Pois é, tudo nos parece muito moderno nesta história de cunhas e de virar casacas num cartaz de 1776. Ficou mais moderno ainda quando alguém decidiu chamar à investigação sobre José Sócrates, presumivelmente por causa da proximidade do seu apartamento à rotunda lisboeta, Operação Marquês. É um nome muito mal escolhido — e só não é pior porque talvez só os historiadores dêem por isso.
***
Houve de facto, há 230 anos, um célebre “processo do Marquês”. Aconteceu dois anos depois de Pombal ter perdido o poder na corte e de os seus fiéis inimigos e alguns desleais amigos terem ocupado os cargos correspondentes no Governo da “Viradeira” de Dona Maria I. O ex-ministro do Reino foi acusado de corrupção e enriquecimento às custas do tesouro público, sem esquecer todos os seus abusos de poder e repressões ferozes. Entre 1779 e 1781, o velho Marquês (tinha a idade do século, tendo nascido em 1699) veio defender-se vigorosamente numa série de textos que de pouco lhe valeram. Não só as suas antigas vítimas estavam pouco dispostas a ouvi-lo, como a verdade é que ele havia enriquecido no exercício do poder. Os amigos que lhe restavam de pouco lhe podiam valer: estavam dispersos pelo país, num discreto exílio, trocando entre si cartas como a que citei no início deste texto. As acusações foram dadas por provadas e o Marquês de Pombal foi condenado. Mais humilhante ainda, foi depois perdoado pela rainha, em razão da sua velhice e enfermidades. Em 1782, Pombal morreu com o nome manchado e o orgulho ferido.

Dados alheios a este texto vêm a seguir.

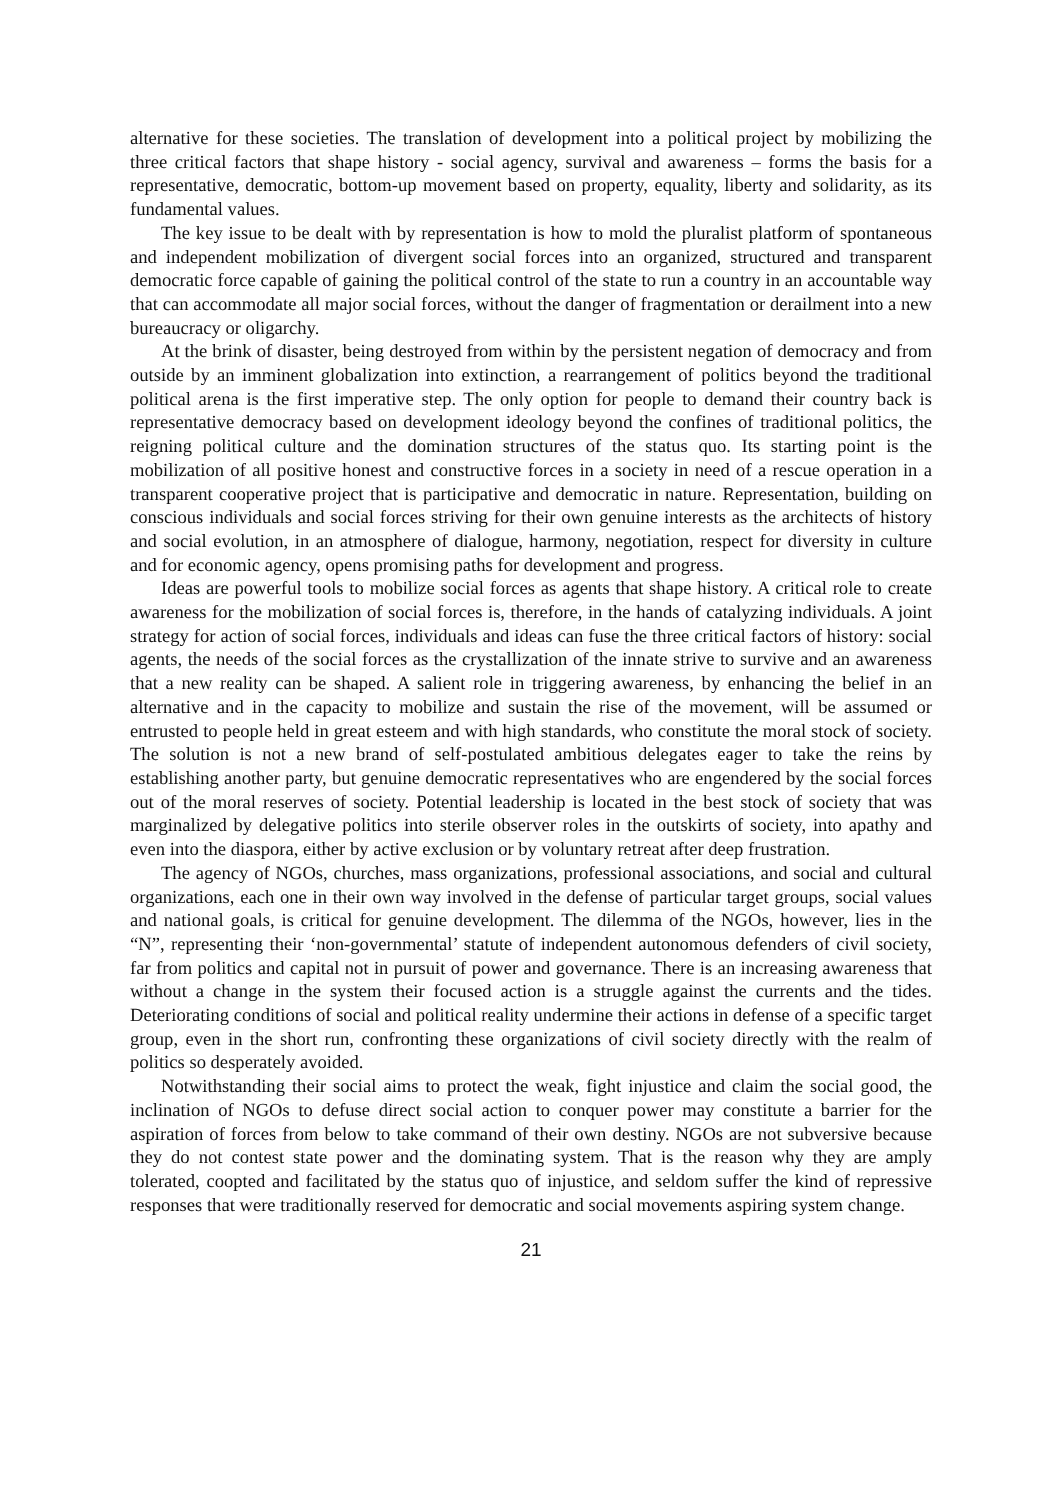alternative for these societies. The translation of development into a political project by mobilizing the three critical factors that shape history - social agency, survival and awareness – forms the basis for a representative, democratic, bottom-up movement based on property, equality, liberty and solidarity, as its fundamental values.
The key issue to be dealt with by representation is how to mold the pluralist platform of spontaneous and independent mobilization of divergent social forces into an organized, structured and transparent democratic force capable of gaining the political control of the state to run a country in an accountable way that can accommodate all major social forces, without the danger of fragmentation or derailment into a new bureaucracy or oligarchy.
At the brink of disaster, being destroyed from within by the persistent negation of democracy and from outside by an imminent globalization into extinction, a rearrangement of politics beyond the traditional political arena is the first imperative step. The only option for people to demand their country back is representative democracy based on development ideology beyond the confines of traditional politics, the reigning political culture and the domination structures of the status quo. Its starting point is the mobilization of all positive honest and constructive forces in a society in need of a rescue operation in a transparent cooperative project that is participative and democratic in nature. Representation, building on conscious individuals and social forces striving for their own genuine interests as the architects of history and social evolution, in an atmosphere of dialogue, harmony, negotiation, respect for diversity in culture and for economic agency, opens promising paths for development and progress.
Ideas are powerful tools to mobilize social forces as agents that shape history. A critical role to create awareness for the mobilization of social forces is, therefore, in the hands of catalyzing individuals. A joint strategy for action of social forces, individuals and ideas can fuse the three critical factors of history: social agents, the needs of the social forces as the crystallization of the innate strive to survive and an awareness that a new reality can be shaped. A salient role in triggering awareness, by enhancing the belief in an alternative and in the capacity to mobilize and sustain the rise of the movement, will be assumed or entrusted to people held in great esteem and with high standards, who constitute the moral stock of society. The solution is not a new brand of self-postulated ambitious delegates eager to take the reins by establishing another party, but genuine democratic representatives who are engendered by the social forces out of the moral reserves of society. Potential leadership is located in the best stock of society that was marginalized by delegative politics into sterile observer roles in the outskirts of society, into apathy and even into the diaspora, either by active exclusion or by voluntary retreat after deep frustration.
The agency of NGOs, churches, mass organizations, professional associations, and social and cultural organizations, each one in their own way involved in the defense of particular target groups, social values and national goals, is critical for genuine development. The dilemma of the NGOs, however, lies in the “N”, representing their ‘non-governmental’ statute of independent autonomous defenders of civil society, far from politics and capital not in pursuit of power and governance. There is an increasing awareness that without a change in the system their focused action is a struggle against the currents and the tides. Deteriorating conditions of social and political reality undermine their actions in defense of a specific target group, even in the short run, confronting these organizations of civil society directly with the realm of politics so desperately avoided.
Notwithstanding their social aims to protect the weak, fight injustice and claim the social good, the inclination of NGOs to defuse direct social action to conquer power may constitute a barrier for the aspiration of forces from below to take command of their own destiny. NGOs are not subversive because they do not contest state power and the dominating system. That is the reason why they are amply tolerated, coopted and facilitated by the status quo of injustice, and seldom suffer the kind of repressive responses that were traditionally reserved for democratic and social movements aspiring system change.
21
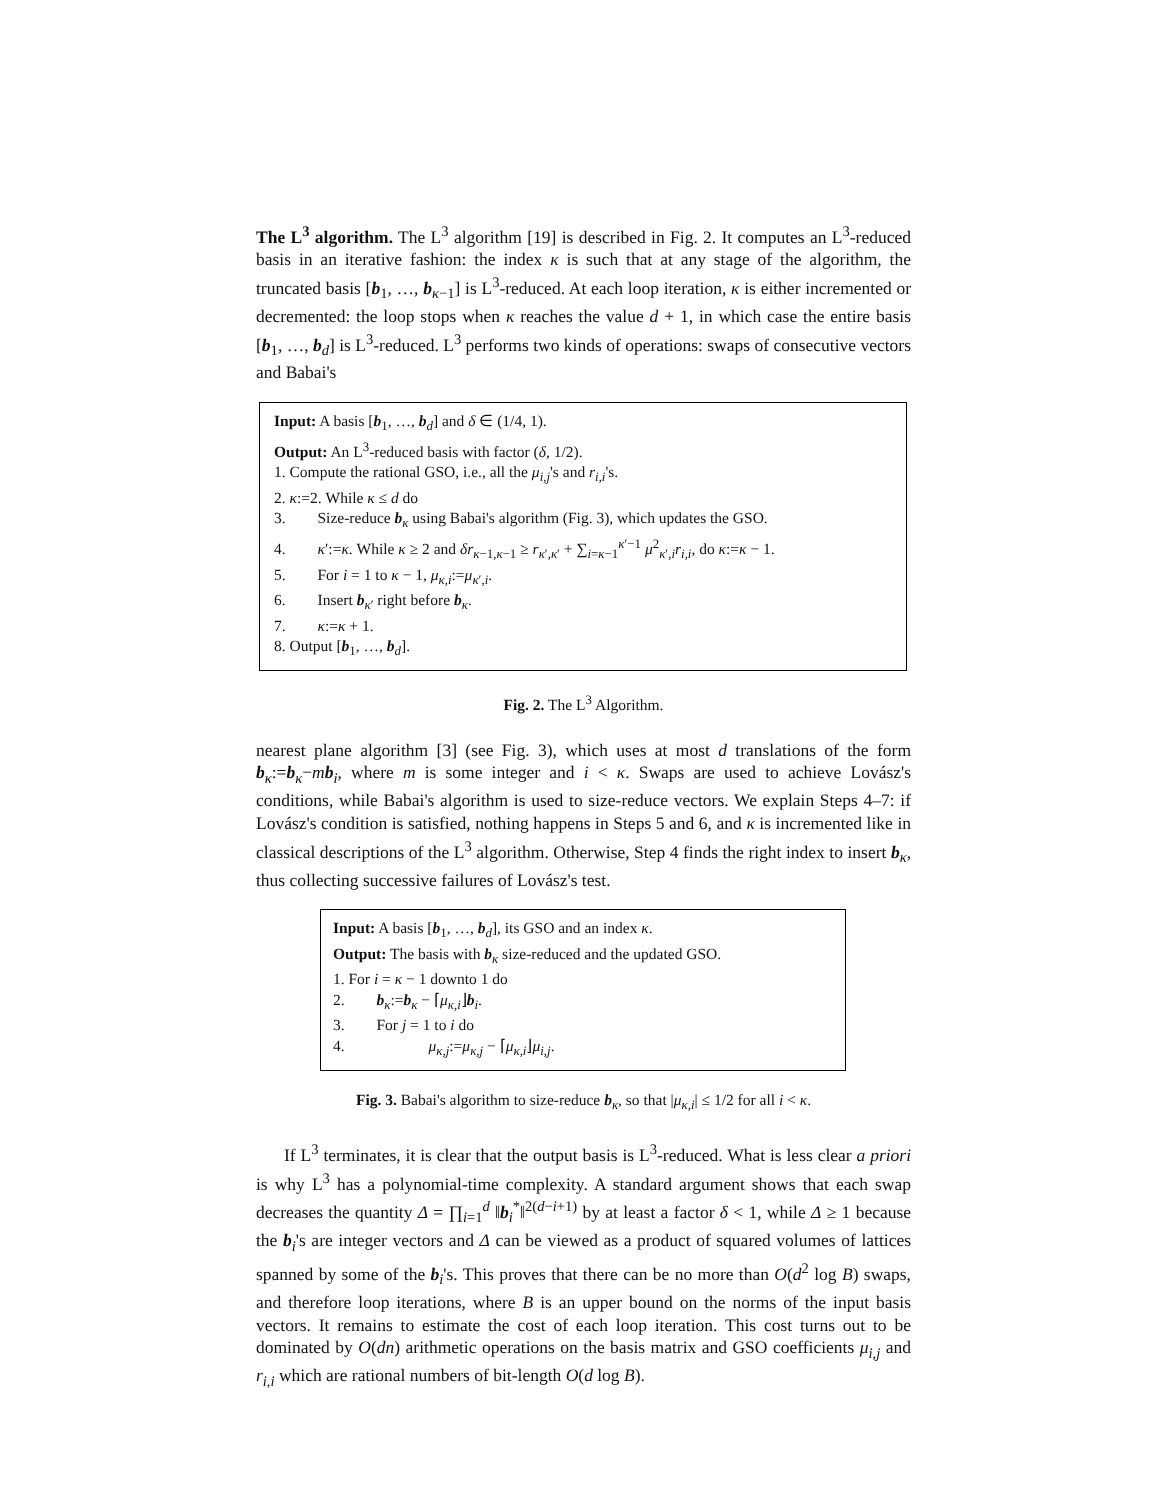The L<sup>3</sup> algorithm. The L<sup>3</sup> algorithm [19] is described in Fig. 2. It computes an L<sup>3</sup>-reduced basis in an iterative fashion: the index κ is such that at any stage of the algorithm, the truncated basis [b<sub>1</sub>, …, b<sub>κ−1</sub>] is L<sup>3</sup>-reduced. At each loop iteration, κ is either incremented or decremented: the loop stops when κ reaches the value d + 1, in which case the entire basis [b<sub>1</sub>, …, b<sub>d</sub>] is L<sup>3</sup>-reduced. L<sup>3</sup> performs two kinds of operations: swaps of consecutive vectors and Babai's
Input: A basis [b<sub>1</sub>, …, b<sub>d</sub>] and δ ∈ (1/4, 1).
Output: An L<sup>3</sup>-reduced basis with factor (δ, 1/2).
1. Compute the rational GSO, i.e., all the μ<sub>i,j</sub>'s and r<sub>i,i</sub>'s.
2. κ:=2. While κ ≤ d do
3. Size-reduce b<sub>κ</sub> using Babai's algorithm (Fig. 3), which updates the GSO.
4. κ′:=κ. While κ ≥ 2 and δr<sub>κ−1,κ−1</sub> ≥ r<sub>κ′,κ′</sub> + ∑<sub>i=κ−1</sub><sup>κ′−1</sup> μ<sup>2</sup><sub>κ′,i</sub>r<sub>i,i</sub>, do κ:=κ − 1.
5. For i = 1 to κ − 1, μ<sub>κ,i</sub>:=μ<sub>κ′,i</sub>.
6. Insert b<sub>κ′</sub> right before b<sub>κ</sub>.
7. κ:=κ + 1.
8. Output [b<sub>1</sub>, …, b<sub>d</sub>].
Fig. 2. The L<sup>3</sup> Algorithm.
nearest plane algorithm [3] (see Fig. 3), which uses at most d translations of the form b<sub>κ</sub>:=b<sub>κ</sub>−mb<sub>i</sub>, where m is some integer and i < κ. Swaps are used to achieve Lovász's conditions, while Babai's algorithm is used to size-reduce vectors. We explain Steps 4–7: if Lovász's condition is satisfied, nothing happens in Steps 5 and 6, and κ is incremented like in classical descriptions of the L<sup>3</sup> algorithm. Otherwise, Step 4 finds the right index to insert b<sub>κ</sub>, thus collecting successive failures of Lovász's test.
Input: A basis [b<sub>1</sub>, …, b<sub>d</sub>], its GSO and an index κ.
Output: The basis with b<sub>κ</sub> size-reduced and the updated GSO.
1. For i = κ − 1 downto 1 do
2. b<sub>κ</sub>:=b<sub>κ</sub> − ⌈μ<sub>κ,i</sub>⌋b<sub>i</sub>.
3. For j = 1 to i do
4. μ<sub>κ,j</sub>:=μ<sub>κ,j</sub> − ⌈μ<sub>κ,i</sub>⌋μ<sub>i,j</sub>.
Fig. 3. Babai's algorithm to size-reduce b<sub>κ</sub>, so that |μ<sub>κ,i</sub>| ≤ 1/2 for all i < κ.
If L<sup>3</sup> terminates, it is clear that the output basis is L<sup>3</sup>-reduced. What is less clear a priori is why L<sup>3</sup> has a polynomial-time complexity. A standard argument shows that each swap decreases the quantity Δ = ∏<sub>i=1</sub><sup>d</sup> ‖b<sub>i</sub><sup>*</sup>‖<sup>2(d−i+1)</sup> by at least a factor δ < 1, while Δ ≥ 1 because the b<sub>i</sub>'s are integer vectors and Δ can be viewed as a product of squared volumes of lattices spanned by some of the b<sub>i</sub>'s. This proves that there can be no more than O(d<sup>2</sup> log B) swaps, and therefore loop iterations, where B is an upper bound on the norms of the input basis vectors. It remains to estimate the cost of each loop iteration. This cost turns out to be dominated by O(dn) arithmetic operations on the basis matrix and GSO coefficients μ<sub>i,j</sub> and r<sub>i,i</sub> which are rational numbers of bit-length O(d log B).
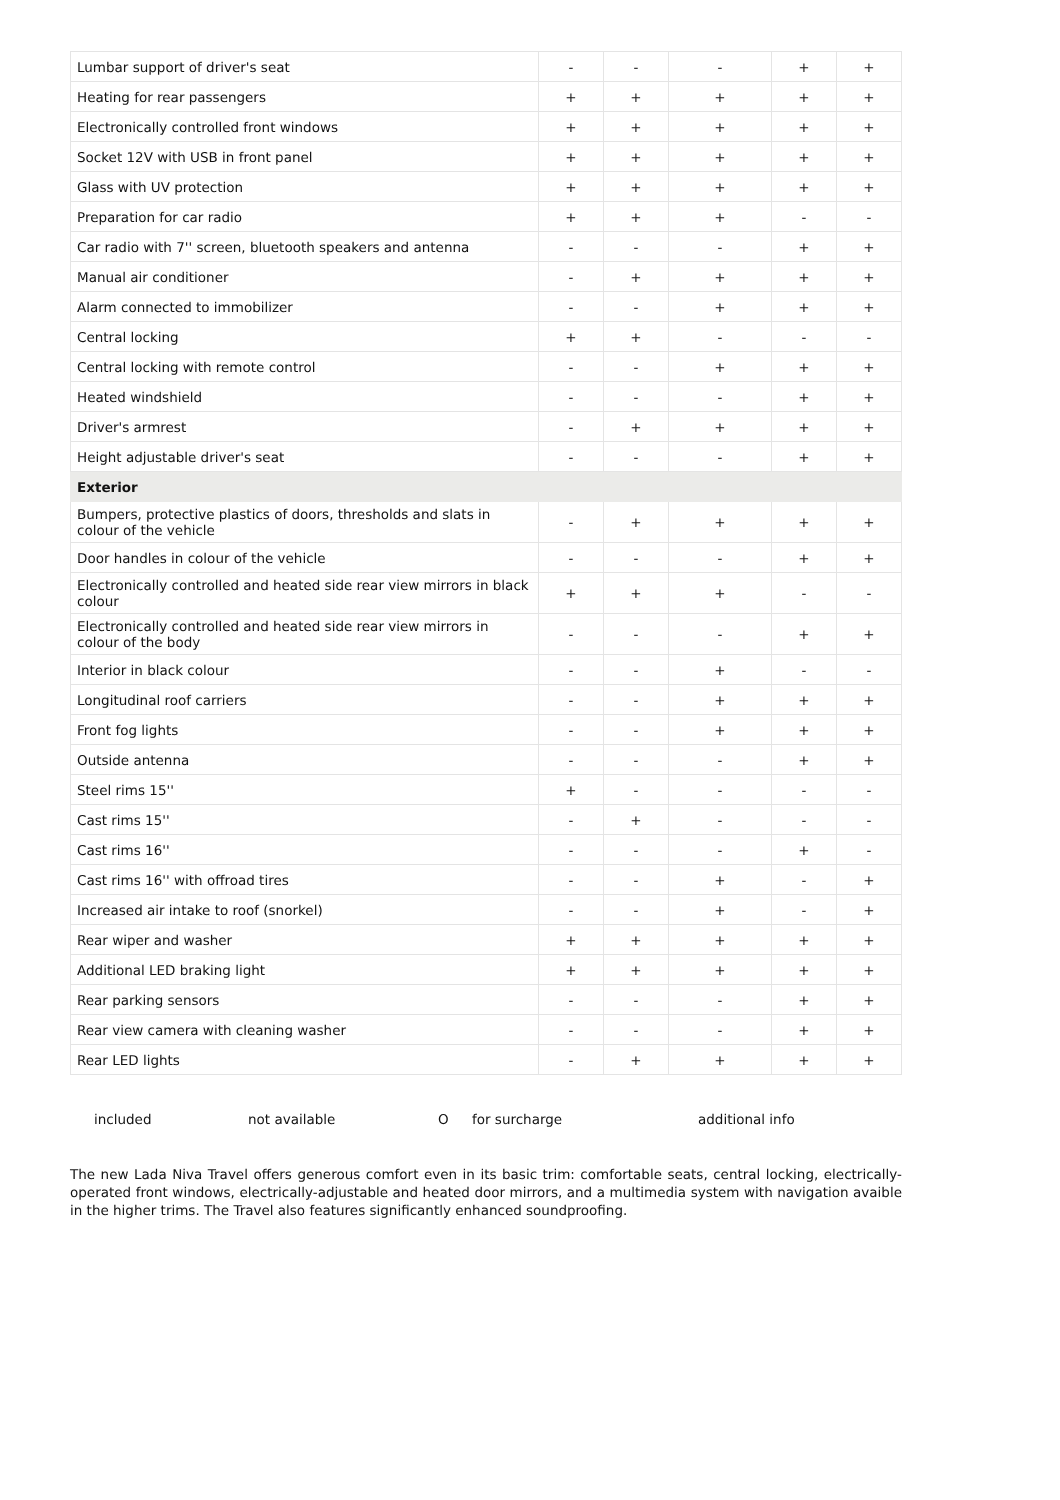| Lumbar support of driver's seat | - | - | - | + | + |
| Heating for rear passengers | + | + | + | + | + |
| Electronically controlled front windows | + | + | + | + | + |
| Socket 12V with USB in front panel | + | + | + | + | + |
| Glass with UV protection | + | + | + | + | + |
| Preparation for car radio | + | + | + | - | - |
| Car radio with 7'' screen, bluetooth speakers and antenna | - | - | - | + | + |
| Manual air conditioner | - | + | + | + | + |
| Alarm connected to immobilizer | - | - | + | + | + |
| Central locking | + | + | - | - | - |
| Central locking with remote control | - | - | + | + | + |
| Heated windshield | - | - | - | + | + |
| Driver's armrest | - | + | + | + | + |
| Height adjustable driver's seat | - | - | - | + | + |
| Exterior | | | | | |
| Bumpers, protective plastics of doors, thresholds and slats in colour of the vehicle | - | + | + | + | + |
| Door handles in colour of the vehicle | - | - | - | + | + |
| Electronically controlled and heated side rear view mirrors in black colour | + | + | + | - | - |
| Electronically controlled and heated side rear view mirrors in colour of the body | - | - | - | + | + |
| Interior in black colour | - | - | + | - | - |
| Longitudinal roof carriers | - | - | + | + | + |
| Front fog lights | - | - | + | + | + |
| Outside antenna | - | - | - | + | + |
| Steel rims 15'' | + | - | - | - | - |
| Cast rims 15'' | - | + | - | - | - |
| Cast rims 16'' | - | - | - | + | - |
| Cast rims 16'' with offroad tires | - | - | + | - | + |
| Increased air intake to roof (snorkel) | - | - | + | - | + |
| Rear wiper and washer | + | + | + | + | + |
| Additional LED braking light | + | + | + | + | + |
| Rear parking sensors | - | - | - | + | + |
| Rear view camera with cleaning washer | - | - | - | + | + |
| Rear LED lights | - | + | + | + | + |
included not available O for surcharge additional info
The new Lada Niva Travel offers generous comfort even in its basic trim: comfortable seats, central locking, electrically-operated front windows, electrically-adjustable and heated door mirrors, and a multimedia system with navigation avaible in the higher trims. The Travel also features significantly enhanced soundproofing.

Quem for que tenha dado o nome de "Marquês" ao caso de José Sócrates prestou assim um mau serviço ao processo e ao país. Desde logo porque, para o bem e para o mal, Sócrates não é Pombal. E sobretudo porque o processo do Marquês, há 230 anos, foi o epítome do que este não deveria ser: uma amálgama de sentimentos, arrogância de um lado e desejo de vingança do outro, divisão do país em duas metades incomunicáveis que se foram guerreando, sob diversos disfarces, nas gerações seguintes. O país não saiu regenerado, nem melhor. Pombal, nem bem condenado, nem inocentado. Depois dele veio Pina Manique, e depois Napoleão, e a rainha, agora já louca, embarcou para o Brasil dizendo: “Não corram! Vão pensar que estamos a fugir.”
E estávamos. Espero que já não seja o caso.